From mboxrd@z Thu Jan  1 00:00:00 1970
From: agustinv@codeaurora.org (agustinv at codeaurora.org)
Date: Mon, 21 Mar 2016 11:56:59 -0400
Subject: [PATCH V1] perf: qcom: Add L3 cache PMU driver
In-Reply-To: <20160321090400.GQ6344@twins.programming.kicks-ass.net>
References: <1458333422-8963-1-git-send-email-agustinv@codeaurora.org>
 <20160321090400.GQ6344@twins.programming.kicks-ass.net>
Message-ID: <a3abed24d82e0a90a5b782219fa24d84@codeaurora.org>
To: linux-arm-kernel@lists.infradead.org
List-Id: linux-arm-kernel.lists.infradead.org

On 2016-03-21 05:04, Peter Zijlstra wrote:
> On Fri, Mar 18, 2016 at 04:37:02PM -0400, Agustin Vega-Frias wrote:
>> This adds a new dynamic PMU to the Perf Events framework to program
>> and control the L3 cache PMUs in some Qualcomm Technologies SOCs.
>> 
>> The driver supports a distributed cache architecture where the overall
>> cache is comprised of multiple slices each with its own PMU. The 
>> driver
>> aggregates counts across the whole system to provide a global picture
>> of the metrics selected by the user.
> 
> So is there never a situation where you want to profile just a single
> slice?

No, access to each individual slice is determined by hashing based on 
the target address.

> 
> It userspace at all aware of these slices through other means?

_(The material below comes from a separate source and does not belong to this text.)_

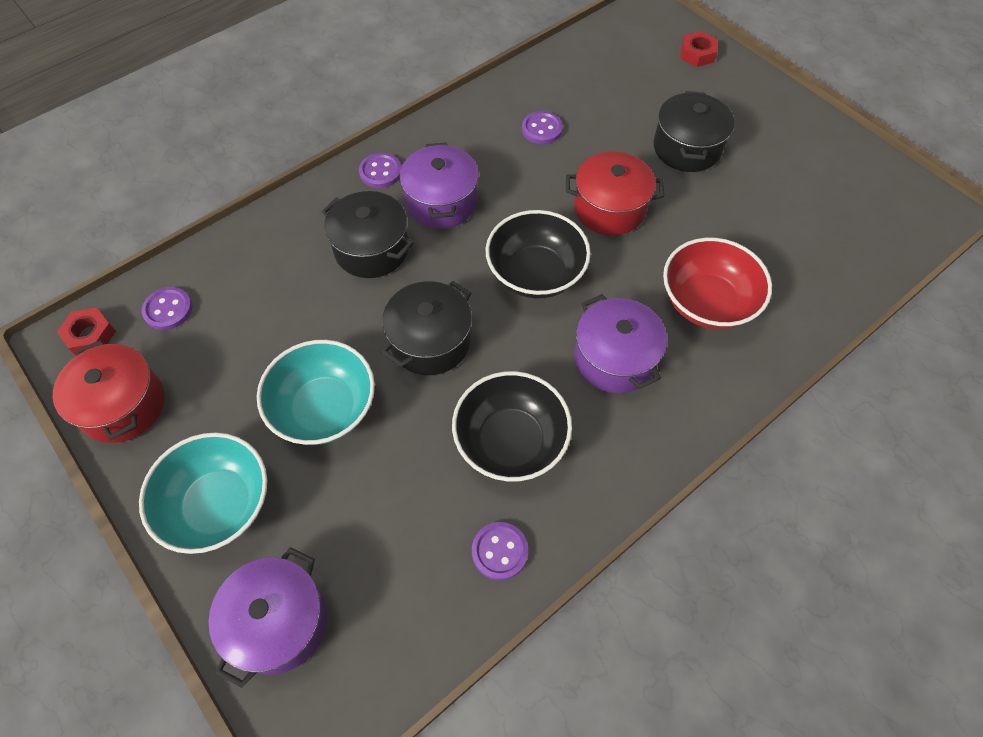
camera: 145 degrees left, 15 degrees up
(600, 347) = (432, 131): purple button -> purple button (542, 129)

Userspace is not aware of the actual topology.

> 
> That is; typically we do not aggregate in-kernel like this but simply
> expose each slice as a separate PMU and let userspace sort things.

My decision of single vs. multiple PMUs was based on reducing the 
overhead required of retrieving the system-wide counts, which would 
require multiple system calls in the multiple-PMU case.